Gemifloxacin mesylate, sold under the brand name Factive among others, is a broad-spectrum quinolone antibacterial agent used in the treatment of acute bacterial exacerbation of chronic bronchitis and mild-to-moderate pneumonia. It is taken by mouth. Vansen Pharma Inc. licensed the active ingredient from LG Life Sciences of Korea.

==Common Uses (Indications)==
Gemifloxacin is indicated for the treatment of infections caused by susceptible strains of the designated microorganisms in the conditions listed below.
- Acute bacterial exacerbation of chronic bronchitis caused by S. pneumoniae, Haemophilus influenzae, Haemophilus parainfluenzae, or Moraxella catarrhalis
- Community-acquired pneumonia (of mild to moderate severity) caused by S. pneumoniae (including multi-drug resistant strains, Haemophilus influenzae, Moraxella catarrhalis, Mycoplasma pneumoniae, Chlamydia pneumoniae, or Klebsiella pneumoniae

==Microbiology==
Gemifloxacin has been shown to be active against most strains of the following microorganisms:

Aerobic gram-positive microorganisms – Streptococcus pneumoniae
including multi-drug resistant Streptococcus pneumoniae (MDRSP). MDRSP includes isolates previously known as PRSP (penicillin-resistant Streptococcus pneumoniae), and are strains resistant to two or more of the following antibiotics: penicillin, 2nd generation cephalosporins, e.g., cefuroxime, macrolides, tetracyclines and trimethoprim/sulfamethoxazole.

Staphylococcus aureus and Streptococcus pyogenes

Aerobic gram-negative microorganisms – Haemophilus influenzae, Haemophilus parainfluenzae, Klebsiella pneumoniae (many strains are moderately susceptible), Moraxella catarrhalis, Acinetobacter lwoffii, Klebsiella oxytoca, Legionella pneumophila, Proteus vulgaris.
Other microorganisms – Chlamydia pneumoniae, Mycoplasma pneumoniae

==Adverse effects==

Fluoroquinolones are generally well tolerated with most side effects being mild and serious adverse effects being rarely. Some of the serious adverse effects which occur more commonly with fluoroquinolones than with other antibiotic drug classes include CNS and tendon toxicity. The currently marketed quinolones have safety profiles similar to that of other antimicrobial classes.

The serious events may occur with therapeutic or with acute overdose. At therapeutic doses they include: central nervous system toxicity, cardiovascular toxicity, tendon / articular toxicity, and rarely hepatic toxicity. Events that may occur in acute overdose are rare and include: renal failure and seizure. Children and the elderly are at greater risk. Tendon damage may manifest during, as well as up to a year after fluoroquinolone therapy.

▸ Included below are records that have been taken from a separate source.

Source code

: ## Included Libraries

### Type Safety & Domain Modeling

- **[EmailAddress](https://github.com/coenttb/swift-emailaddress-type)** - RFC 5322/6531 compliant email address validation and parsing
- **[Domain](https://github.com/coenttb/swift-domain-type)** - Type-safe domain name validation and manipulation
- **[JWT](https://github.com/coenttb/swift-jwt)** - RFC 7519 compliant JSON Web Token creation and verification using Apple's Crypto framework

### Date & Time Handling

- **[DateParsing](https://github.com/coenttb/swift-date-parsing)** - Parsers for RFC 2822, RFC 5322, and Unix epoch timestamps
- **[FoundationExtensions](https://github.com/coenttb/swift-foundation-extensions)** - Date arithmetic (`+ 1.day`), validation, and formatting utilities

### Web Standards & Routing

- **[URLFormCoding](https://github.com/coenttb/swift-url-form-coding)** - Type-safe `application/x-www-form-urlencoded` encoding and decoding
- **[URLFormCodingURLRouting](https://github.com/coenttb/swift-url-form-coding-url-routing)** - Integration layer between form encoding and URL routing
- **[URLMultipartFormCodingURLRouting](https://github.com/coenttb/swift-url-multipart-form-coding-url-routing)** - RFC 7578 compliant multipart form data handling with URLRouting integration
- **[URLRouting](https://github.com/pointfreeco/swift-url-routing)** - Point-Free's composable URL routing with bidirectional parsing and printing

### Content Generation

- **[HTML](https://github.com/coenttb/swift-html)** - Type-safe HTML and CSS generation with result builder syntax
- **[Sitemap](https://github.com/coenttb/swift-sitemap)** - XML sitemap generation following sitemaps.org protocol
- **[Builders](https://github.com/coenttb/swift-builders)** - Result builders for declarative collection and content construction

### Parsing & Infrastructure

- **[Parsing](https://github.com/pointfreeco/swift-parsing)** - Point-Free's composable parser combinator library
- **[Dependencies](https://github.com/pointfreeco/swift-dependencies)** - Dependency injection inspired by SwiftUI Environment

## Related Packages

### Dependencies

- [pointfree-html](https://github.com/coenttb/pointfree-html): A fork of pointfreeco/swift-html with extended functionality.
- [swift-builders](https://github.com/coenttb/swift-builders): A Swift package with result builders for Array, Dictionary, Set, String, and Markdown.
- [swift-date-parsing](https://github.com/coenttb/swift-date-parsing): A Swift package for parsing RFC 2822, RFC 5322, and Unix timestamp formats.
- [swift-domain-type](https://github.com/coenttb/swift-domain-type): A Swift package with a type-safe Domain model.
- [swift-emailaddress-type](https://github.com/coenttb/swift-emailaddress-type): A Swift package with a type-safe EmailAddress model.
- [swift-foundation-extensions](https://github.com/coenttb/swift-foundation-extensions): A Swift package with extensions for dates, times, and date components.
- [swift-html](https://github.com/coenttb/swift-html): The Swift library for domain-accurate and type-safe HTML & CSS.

The FDA added a boxed warnings on all fluoroquinolones about the possible toxic effects of fluoroquinolones on tendons.

In August 2013, the FDA issued a Safety Announcement where they described that they are requiring the medication guides and drug labels for all fluoroquinolones to be updated and better describe the risk for peripheral neuropathy. The peripheral neuropathy may occur very quickly, and may be irreversible. This warning applies to fluoroquinolones taken by mouth and injection, but does not apply to fluoroquinolones taken topically.

== Research ==
A study showed that gemifloxacin possess anti-metastatic activities against breast cancer in vitro and in vivo (in mice).